Taking culture beyond surface detail

To hark back to Bezos, a crucial element of digital transformation is the end-user experience. Whether those users are employees or citizens, public sector organisations have to prioritise digital experiences and work backwards from there.

Of course, implementing this approach is easier said than done, and for some organisations, it may require significant cultural change.

To this end, having the right people in the right roles is crucial. While the Chief Customer Officer is an increasingly common position in the private sector, it’s not quite as prevalent in the public sector, where it can be harder to carve out a specific role focusing on end-user experience. Posts such as Chief Experience Officer and Customer Service Director are more common in the public sector; regardless of any internal politics or reluctance to redraw the boundaries of leadership roles, the key thing is to ensure somebody is assigned to focus on driving citizen experience.

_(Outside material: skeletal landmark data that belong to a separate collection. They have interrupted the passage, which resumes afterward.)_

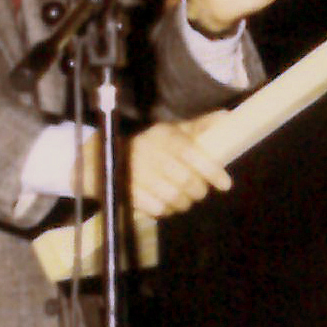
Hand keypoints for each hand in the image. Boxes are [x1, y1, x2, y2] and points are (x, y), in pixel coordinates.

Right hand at [78, 114, 238, 221]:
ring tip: (183, 199)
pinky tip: (166, 204)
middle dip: (198, 190)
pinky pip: (155, 208)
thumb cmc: (146, 141)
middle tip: (199, 191)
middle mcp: (149, 151)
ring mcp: (137, 172)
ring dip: (183, 202)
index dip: (212, 171)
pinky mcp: (127, 190)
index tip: (226, 184)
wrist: (100, 156)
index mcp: (162, 135)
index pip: (192, 153)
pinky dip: (165, 209)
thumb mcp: (170, 128)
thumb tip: (225, 116)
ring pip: (173, 197)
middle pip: (186, 180)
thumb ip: (198, 124)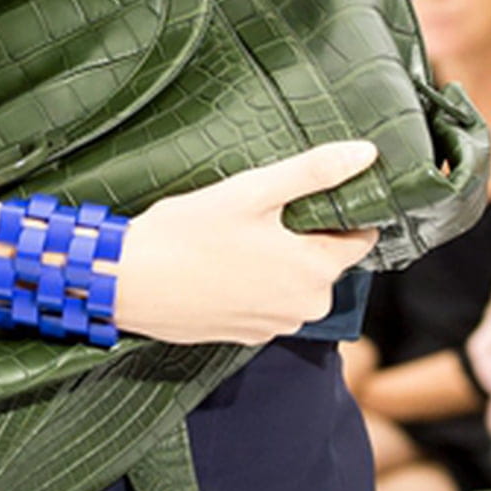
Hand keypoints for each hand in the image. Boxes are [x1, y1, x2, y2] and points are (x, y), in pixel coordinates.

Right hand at [115, 140, 378, 344]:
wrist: (125, 283)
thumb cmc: (184, 235)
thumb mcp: (252, 191)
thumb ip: (313, 172)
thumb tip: (365, 154)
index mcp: (314, 270)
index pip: (359, 238)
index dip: (341, 211)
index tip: (313, 194)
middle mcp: (304, 306)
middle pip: (325, 261)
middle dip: (304, 236)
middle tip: (261, 211)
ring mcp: (274, 325)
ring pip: (295, 283)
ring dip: (278, 260)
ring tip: (236, 236)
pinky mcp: (246, 335)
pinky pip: (267, 302)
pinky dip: (253, 283)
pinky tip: (222, 264)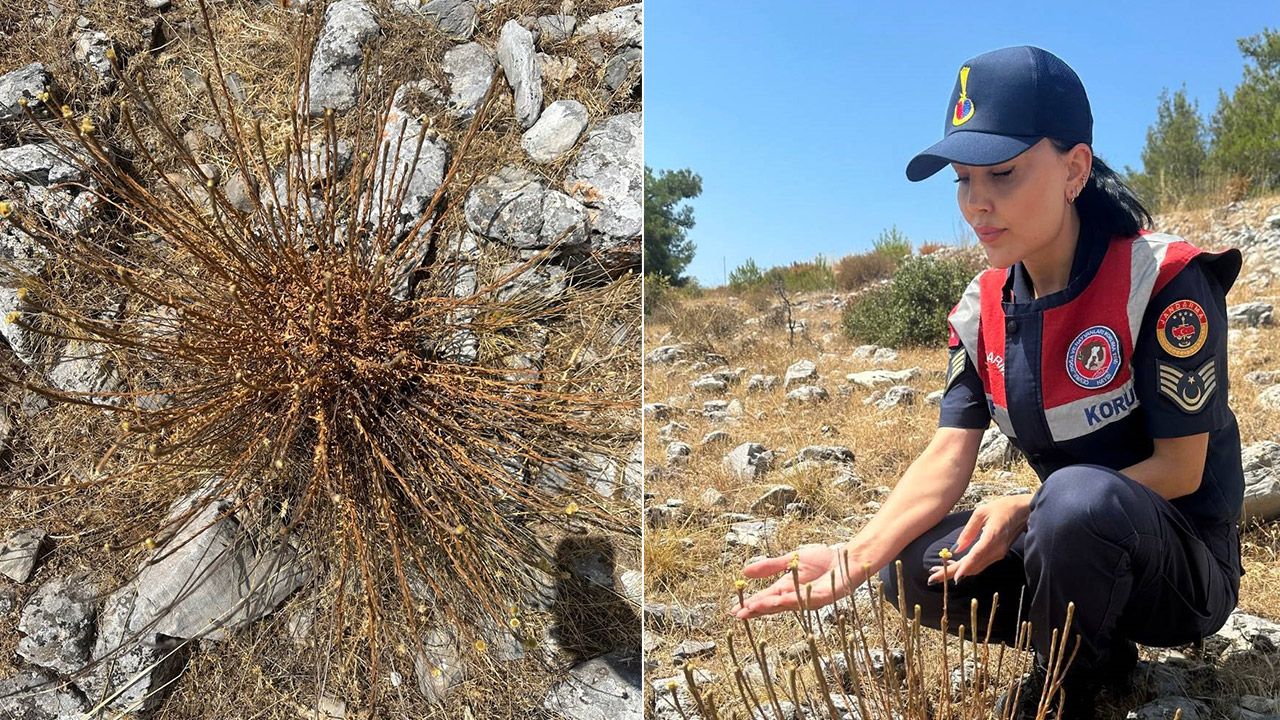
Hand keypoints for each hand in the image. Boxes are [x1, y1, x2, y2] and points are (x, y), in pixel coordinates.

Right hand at [731, 543, 867, 619]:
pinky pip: (808, 599)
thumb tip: (744, 572)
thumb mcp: (791, 560)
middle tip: (739, 614)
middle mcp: (797, 597)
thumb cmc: (822, 560)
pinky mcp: (826, 595)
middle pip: (773, 605)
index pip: (765, 598)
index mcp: (787, 588)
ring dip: (771, 606)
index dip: (750, 604)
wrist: (847, 558)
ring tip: (754, 607)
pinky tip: (781, 599)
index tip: (734, 610)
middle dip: (757, 609)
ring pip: (788, 604)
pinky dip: (794, 599)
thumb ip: (770, 566)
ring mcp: (810, 599)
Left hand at [927, 494, 1030, 585]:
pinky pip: (980, 564)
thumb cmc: (1002, 507)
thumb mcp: (981, 513)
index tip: (954, 578)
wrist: (1025, 511)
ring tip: (937, 574)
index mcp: (992, 537)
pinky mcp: (998, 554)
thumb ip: (968, 531)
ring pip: (975, 568)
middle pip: (972, 566)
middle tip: (932, 579)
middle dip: (952, 574)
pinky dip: (966, 567)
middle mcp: (996, 550)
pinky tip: (953, 567)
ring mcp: (998, 554)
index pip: (976, 556)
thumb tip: (956, 549)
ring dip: (957, 572)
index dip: (964, 568)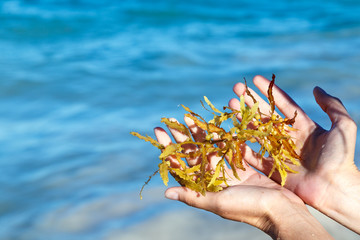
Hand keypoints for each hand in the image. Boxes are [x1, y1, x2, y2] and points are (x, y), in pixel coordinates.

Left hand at [154, 117, 331, 238]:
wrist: (282, 211)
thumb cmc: (249, 208)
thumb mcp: (218, 203)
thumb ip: (193, 196)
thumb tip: (165, 193)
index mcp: (206, 188)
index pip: (182, 165)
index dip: (169, 149)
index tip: (160, 130)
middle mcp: (215, 180)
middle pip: (194, 154)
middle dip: (183, 137)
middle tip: (172, 119)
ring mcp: (230, 173)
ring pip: (211, 149)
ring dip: (200, 134)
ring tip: (191, 117)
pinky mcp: (245, 168)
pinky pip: (231, 149)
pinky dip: (224, 138)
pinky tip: (216, 125)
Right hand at [230, 75, 359, 232]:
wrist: (334, 188)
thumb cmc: (340, 158)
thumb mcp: (343, 126)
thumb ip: (332, 105)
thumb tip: (316, 88)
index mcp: (302, 126)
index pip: (282, 103)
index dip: (269, 91)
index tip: (255, 79)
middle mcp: (288, 137)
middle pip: (265, 115)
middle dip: (250, 102)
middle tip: (236, 89)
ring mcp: (278, 152)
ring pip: (256, 132)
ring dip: (243, 119)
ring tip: (231, 107)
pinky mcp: (272, 168)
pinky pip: (253, 156)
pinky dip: (242, 147)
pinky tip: (232, 135)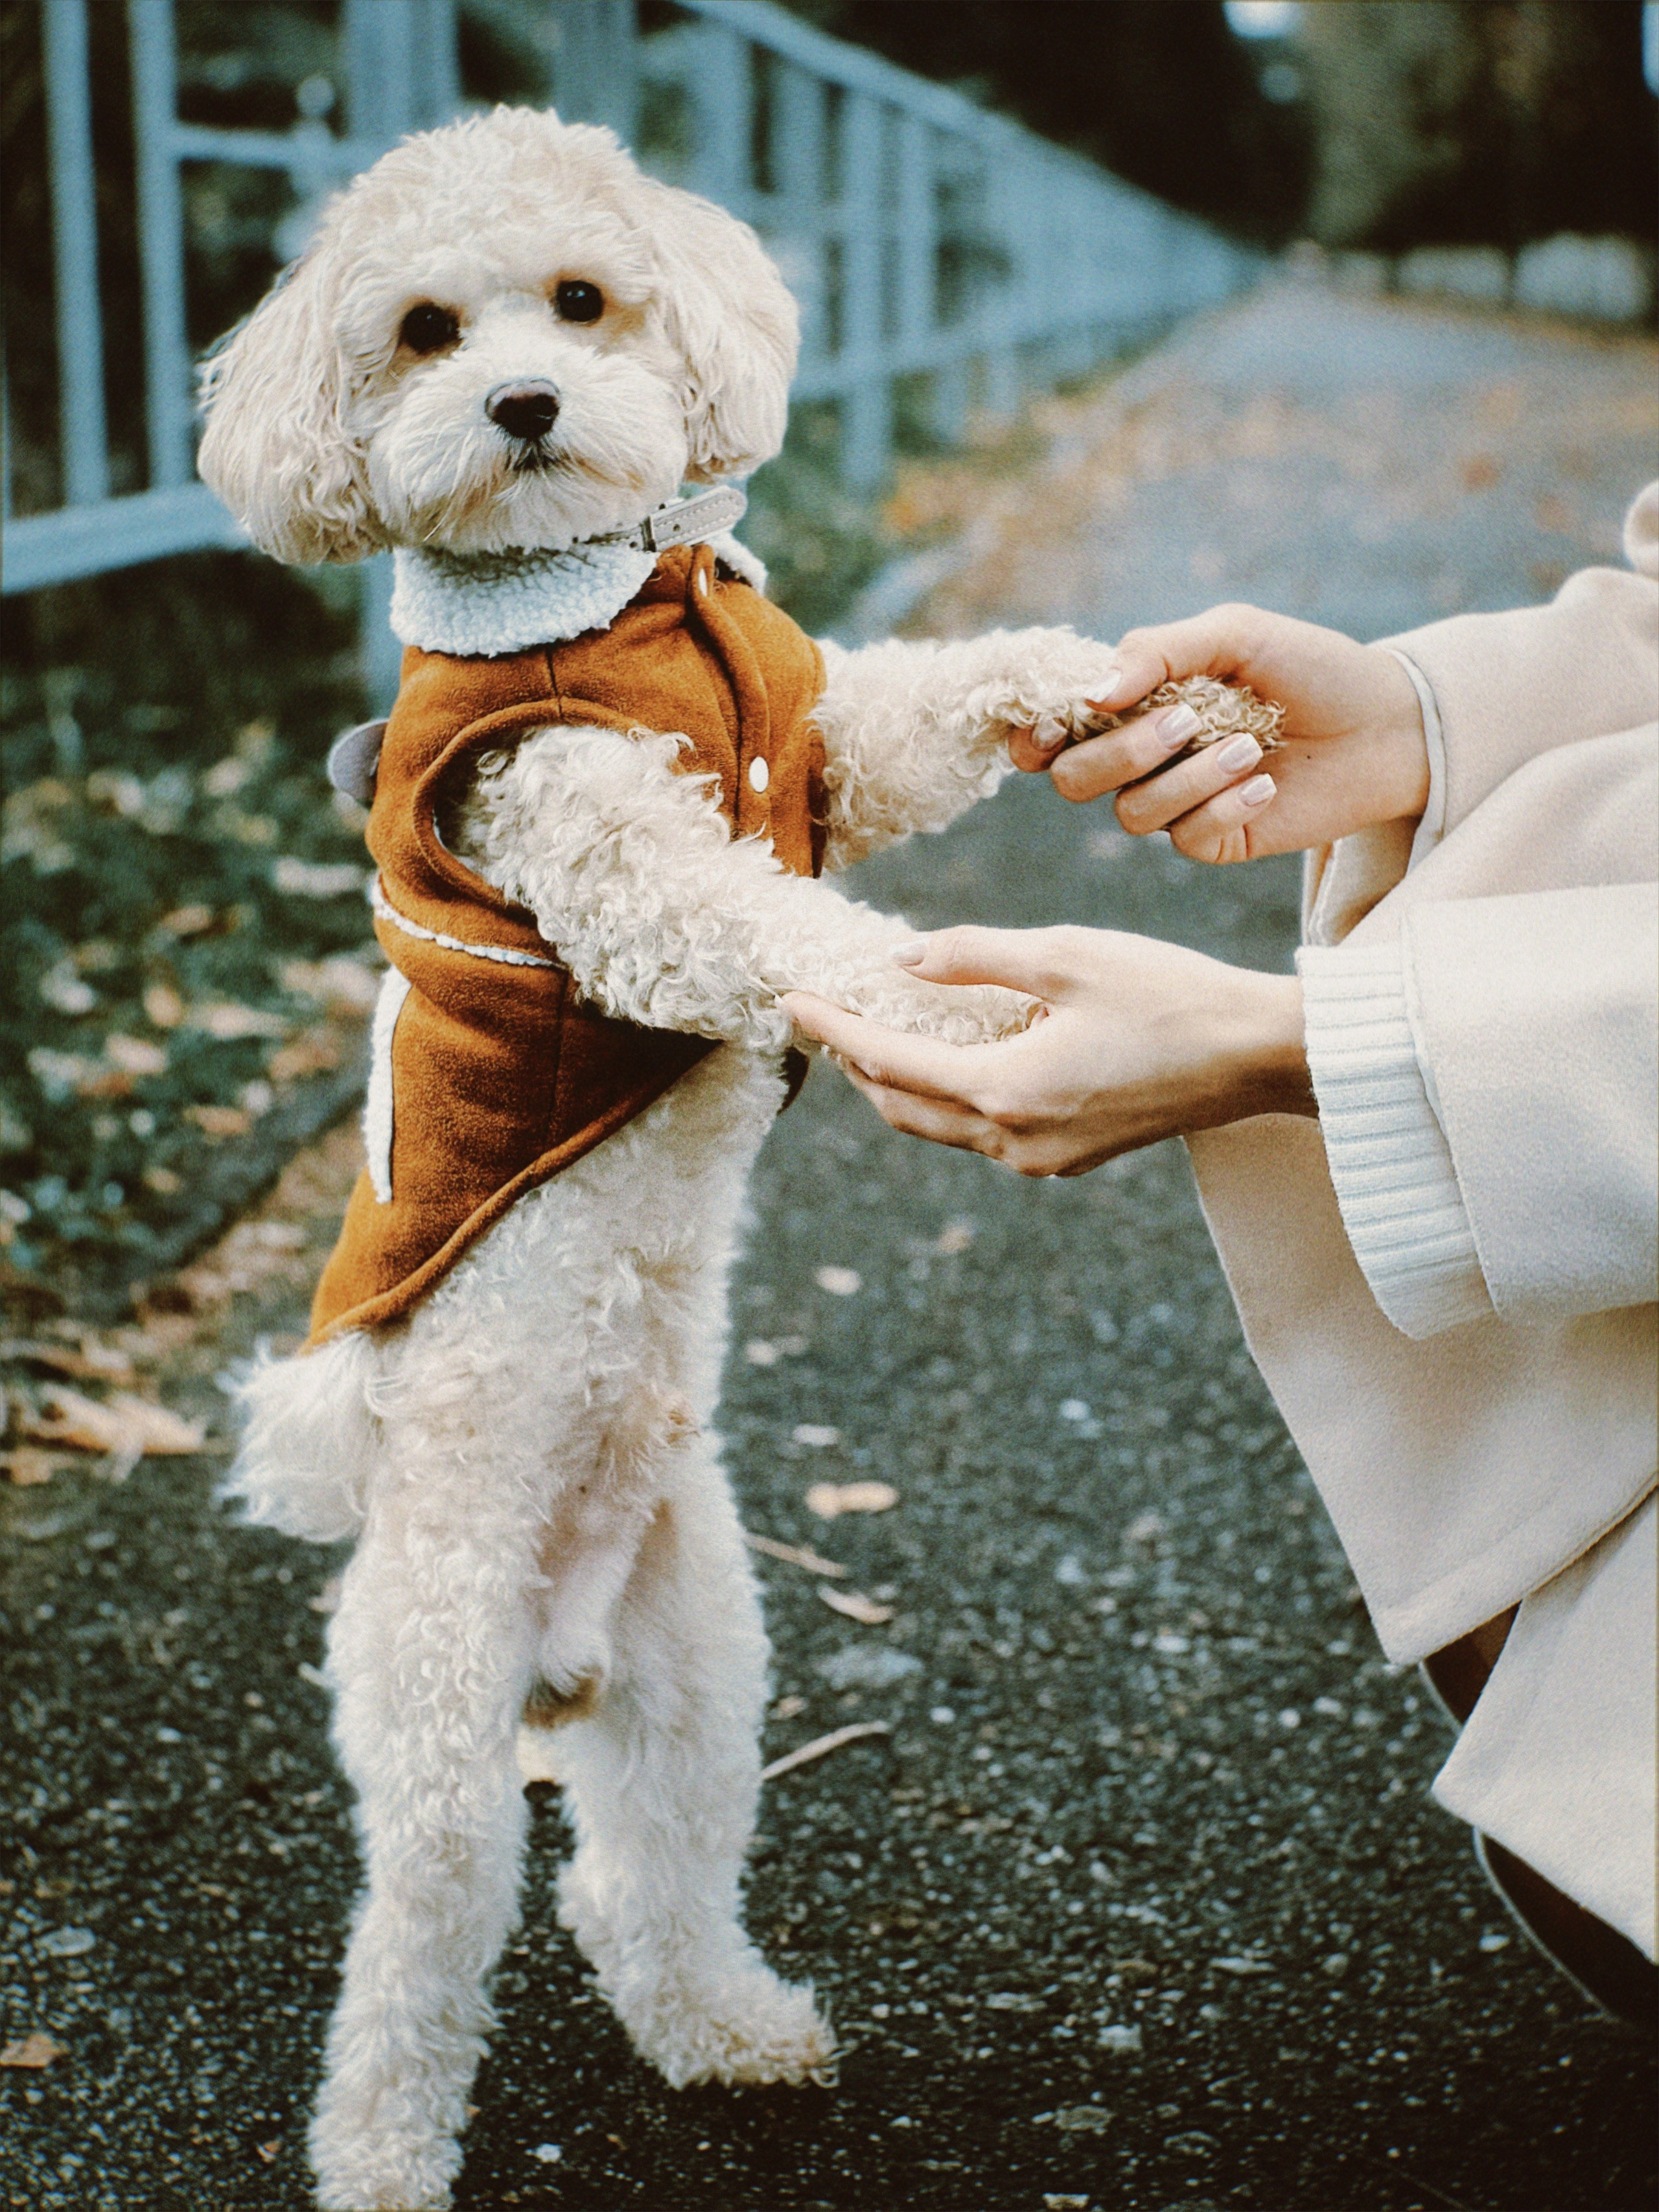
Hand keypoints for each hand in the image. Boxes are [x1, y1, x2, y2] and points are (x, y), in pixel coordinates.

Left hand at [784, 924, 1314, 1177]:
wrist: (1258, 1057)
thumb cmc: (1170, 994)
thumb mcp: (1067, 954)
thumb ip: (973, 958)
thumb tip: (901, 963)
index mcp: (1006, 1090)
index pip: (886, 1062)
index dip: (832, 1029)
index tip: (791, 1000)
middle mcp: (1015, 1140)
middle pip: (901, 1108)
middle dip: (854, 1065)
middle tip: (821, 1019)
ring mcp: (1044, 1158)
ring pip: (940, 1127)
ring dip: (900, 1085)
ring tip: (872, 1035)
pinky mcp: (1071, 1156)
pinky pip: (985, 1133)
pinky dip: (951, 1097)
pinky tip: (951, 1056)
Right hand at [1008, 604, 1428, 863]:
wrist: (1388, 722)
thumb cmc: (1312, 667)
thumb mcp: (1234, 633)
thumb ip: (1156, 651)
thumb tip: (1090, 694)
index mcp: (1133, 705)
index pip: (1051, 731)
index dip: (1032, 733)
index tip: (1052, 722)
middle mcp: (1143, 759)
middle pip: (1074, 779)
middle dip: (1123, 752)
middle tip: (1189, 719)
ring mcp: (1176, 804)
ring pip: (1130, 814)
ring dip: (1189, 778)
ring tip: (1252, 746)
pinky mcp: (1216, 841)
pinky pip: (1185, 840)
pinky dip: (1225, 808)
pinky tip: (1268, 783)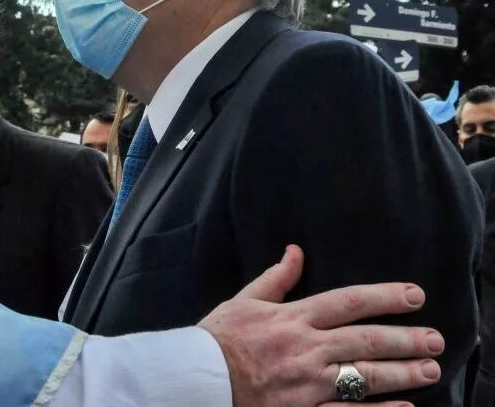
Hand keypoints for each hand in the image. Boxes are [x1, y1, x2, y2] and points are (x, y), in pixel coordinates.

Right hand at [199, 245, 442, 406]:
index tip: (416, 295)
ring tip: (430, 369)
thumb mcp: (244, 300)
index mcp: (293, 318)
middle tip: (436, 339)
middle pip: (366, 341)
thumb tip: (295, 251)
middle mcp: (306, 349)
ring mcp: (308, 384)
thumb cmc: (219, 338)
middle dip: (406, 339)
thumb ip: (275, 278)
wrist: (198, 380)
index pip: (348, 302)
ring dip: (402, 373)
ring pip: (365, 377)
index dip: (385, 297)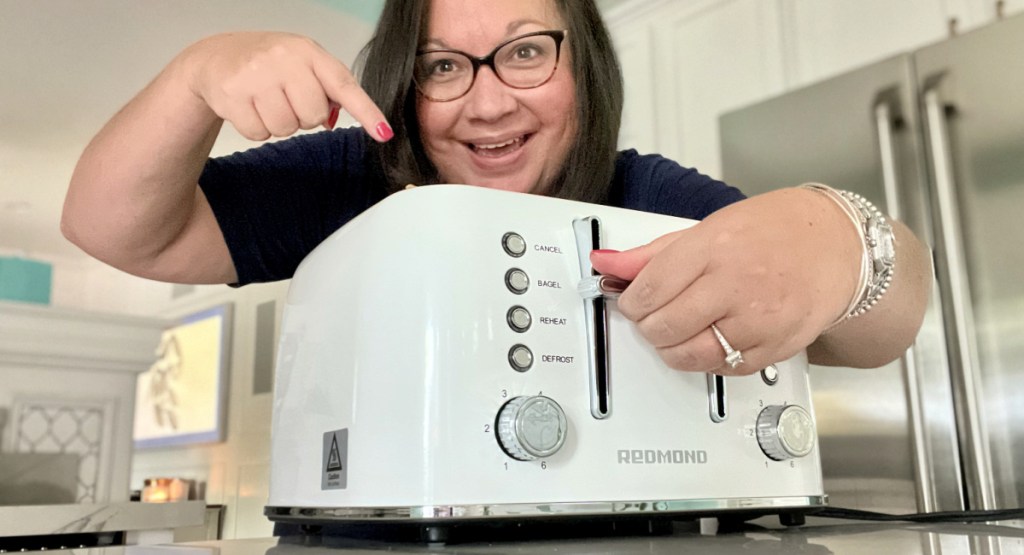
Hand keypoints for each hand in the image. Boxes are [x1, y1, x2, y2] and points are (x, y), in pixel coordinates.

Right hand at [182, 31, 391, 140]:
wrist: (218, 56)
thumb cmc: (269, 64)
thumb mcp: (303, 64)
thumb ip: (328, 88)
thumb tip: (338, 119)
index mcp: (308, 52)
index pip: (345, 86)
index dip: (367, 113)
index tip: (384, 133)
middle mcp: (284, 60)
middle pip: (313, 117)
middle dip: (303, 117)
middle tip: (287, 99)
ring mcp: (256, 76)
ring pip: (286, 128)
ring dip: (279, 123)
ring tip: (266, 102)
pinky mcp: (232, 95)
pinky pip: (259, 133)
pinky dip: (257, 128)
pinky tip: (250, 107)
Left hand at [590, 188, 860, 374]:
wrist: (837, 246)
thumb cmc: (774, 231)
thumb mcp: (708, 228)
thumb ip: (653, 254)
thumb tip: (606, 264)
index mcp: (714, 248)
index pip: (649, 289)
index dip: (631, 301)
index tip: (633, 300)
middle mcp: (735, 285)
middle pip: (664, 326)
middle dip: (648, 325)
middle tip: (654, 316)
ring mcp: (757, 321)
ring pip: (689, 355)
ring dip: (671, 348)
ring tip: (678, 330)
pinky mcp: (773, 348)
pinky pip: (722, 369)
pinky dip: (705, 360)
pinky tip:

The Digital Adoption Professional is another role growing in popularity. Whether working under a specific title, such as Chief Adoption Officer, or part of the IT function, they focus on making sure the organisation gets the maximum possible value from its technology investments – which as we’ve seen, is an essential part of a customer-centric approach.

It will also pay dividends internally by helping staff embrace the technologies at their disposal, and so helping them in turn focus more on citizens. IT can also provide a valuable recruitment tool: with the growth of hybrid working, more staff are likely to care far more about their digital experience at work than whether or not their office has, for instance, a fancy new coffee machine.

By focusing on digital adoption and the end-user experience, the public sector can ensure its customer-centric approach will pay real dividends.